Death in Longing – Part I

It came, not in the darkness.
But by a light I willingly placed.
A devil may come in many guises.
And his was a most handsome face.

The flowers died upon arrival.
I did not look or care to see.
How the birds flew out and yonder.
All fleeing the threat unknown to me.

Love was what was offered.
Unconditional, placed at the door.
Hungry was the being who entered.
Devouring lonely souls, longing for more.

The cuts came as sweet as honey.
And the bruises bloomed like spring violets.
The blood seeped, yet I felt nothing.
Unaccustomed and deaf to such violence.

Shell of imaginary imagination

Caught in the tangled weeds of busy nothing.
A mind fraught and frayed in the vines of life.
I wait for god to cut me free.
To untangle my mind.
Yet in my sleepy weariness I hear.
A starlight voice that tickles the back of my neck.
And turns each shake into a shiver.
God whispers.
It’s all an illusion.
Your garden is your own.
And the demons are just voices.
Trying to find new homes.

A formidable heartbeat

When the light is snuffed.
By the hand of God.
A recklessness washes within.
Out of the black oozes defiance, and a new religion.
A sense of purpose on ledges and lives.
As quiet as the devil is, and as loud as god.
Your own voice rattled and hums.
Can you denounce the logic which spreads like honey across your mind?
Swallow it down, the nasty taste of tolerance.
And set fire to the warning that came in on a fresh breeze.
Who knows where it has been.
Who knows what it has seen.
You know your own beyond the world of your eyelids.
And deep within your solitary ravine.
The slush and sway of the overwhelm.
A world urging you to stay.

Indemnity

Stay was a word that hung in the air.
Everything else was torn down, packed and registered.
Brought out of the vault to tally up.
Staying meant deserting.
It was something they could not understand.
The pieces of a life quietened.
Dormant dreams that may never awake.
I need a love that’s stronger.
Was all that could be mustered.
From a breath that was losing air and strength.
‘Then never think of me.’
Closing their eyes to a mounting disaster.
One that came in with the rain.
That day I left.
Impossible words ringing in ears
Ones that had heard such sweetness before.

Closing doors that would never again be opened.
Shutting the windows to suffocate the memories.
The price we pay to save ourselves, when our worth is so low.
Once thought so precious.
Pales compared to the devil, who sits in the shadows.
Tallying up our souls.

The Wind

The wind that howls, is the one that kills.
Blowing through these bones, coming down the hills.
Picking up like the devil’s breath.
It runs amok and hurries my death.
For though I’m not fragile as a slanted tree.
Or small, or weak and feathery.
The wind that howls is beyond my control.
It fans your flames that are burning my soul.

Docked in dry sand

How can we be close to God?
When the anger flows.

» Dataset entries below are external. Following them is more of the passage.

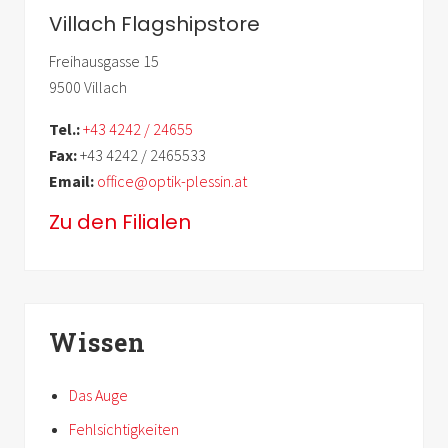
Villach Flagshipstore
Freihausgasse 15
9500 Villach
Tel.:
+43 4242 / 24655
Fax:
+43 4242 / 2465533
Email:
office@optik-plessin.at
Zu den Filialen
Wissen
Das Auge
Fehlsichtigkeiten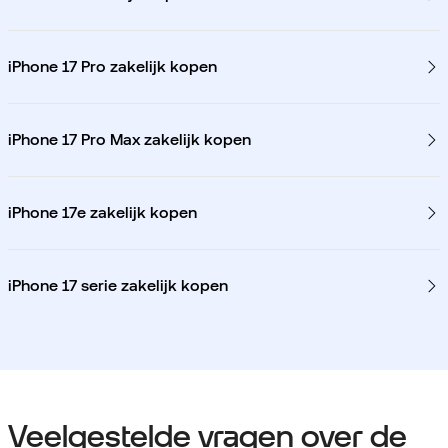
iPhone 17 Pro zakelijk kopen
iPhone 17 Pro Max zakelijk kopen
iPhone 17e zakelijk kopen
iPhone 17 serie zakelijk kopen
Veelgestelde vragen over de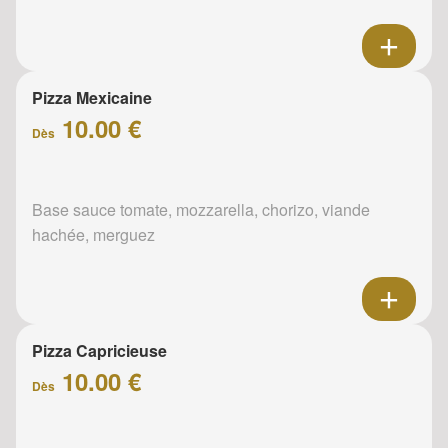
Pizza Mexicaine
10.00 €
Dès
Base sauce tomate, mozzarella, chorizo, viande
hachée, merguez
Pizza Capricieuse
10.00 €
Dès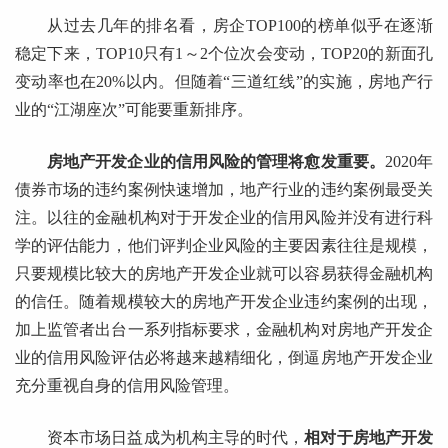
从过去几年的排名看，房企TOP100的榜单似乎在逐渐
稳定下来，TOP10只有1～2个位次会变动，TOP20的新面孔
变动率也在20%以内。但随着“三道红线”的实施，房地产行
业的“江湖座次”可能要重新排序。
房地产开发企业的信用风险的管理将愈发重要。
2020年
债券市场的违约案例快速增加，地产行业的违约案例最受关
注。以往的金融机构对于开发企业的信用风险并没有进行科
学的评估能力，他们评判企业风险的主要因素往往是规模，
只要规模比较大的房地产开发企业就可以容易获得金融机构
的信任。随着规模较大的房地产开发企业违约案例的出现，
加上监管者出台一系列指标要求，金融机构对房地产开发企
业的信用风险评估必将越来越精细化，倒逼房地产开发企业
充分重视自身的信用风险管理。
资本市场日益成为机构主导的时代，
相对于房地产开发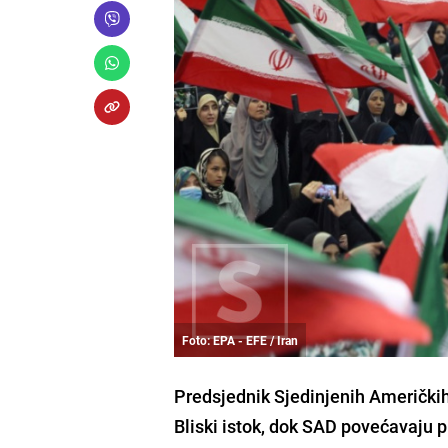
Foto: EPA - EFE / Iran
Predsjednik Sjedinjenih Američkih
Bliski istok, dok SAD povećavaju p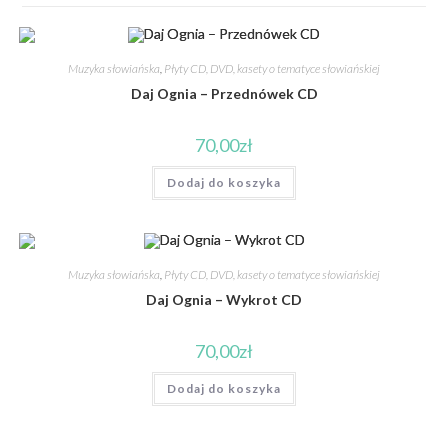
Muzyka słowiańska
,
Płyty CD, DVD, kasety o tematyce słowiańskiej
Daj Ognia – Przednówek CD
70,00
zł
Dodaj do koszyka
Muzyka słowiańska
,
Płyty CD, DVD, kasety o tematyce słowiańskiej
Daj Ognia – Wykrot CD
70,00
zł
Dodaj do koszyka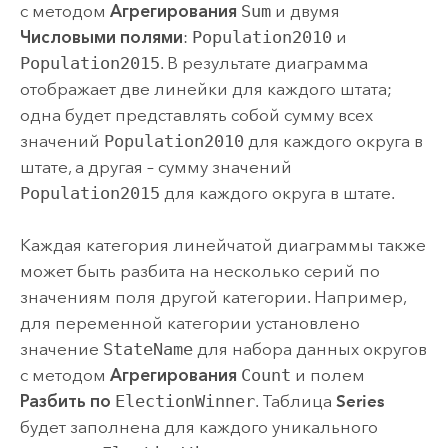
с методом
Агрегирования
Sum
и двумя
Числовыми полями
:
Population2010
и
Population2015
. В результате диаграмма
отображает две линейки для каждого штата;
одна будет представлять собой сумму всех
значений
Population2010
для каждого округа в
штате, а другая – сумму значений
Population2015
для каждого округа в штате.
Каждая категория линейчатой диаграммы также
может быть разбита на несколько серий по
значениям поля другой категории. Например,
для переменной категории установлено
значение
StateName
для набора данных округов
с методом
Агрегирования
Count
и полем
Разбить по
ElectionWinner
. Таблица
Series
будет заполнена для каждого уникального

Corroding inside out.
Does God bleed like me, with a fire in the veins?
Turning the petals of penitence to ash.
The devil can just read my mind.
Slipping underneath in the night like a snake under the doorway.
Yet I know I left the door ajar.
And a candle lit, to light the way.
We have wings, yet we walk through the desert of the day.
Complaining over each grain of sand we find.
And the pebbles of people in our shoe.
Hardening our skin to a lesser sin.
A dehydrated delirium takes me.
And these wings grow frail and dry.
And even though we try, we may never sail the ocean skies again.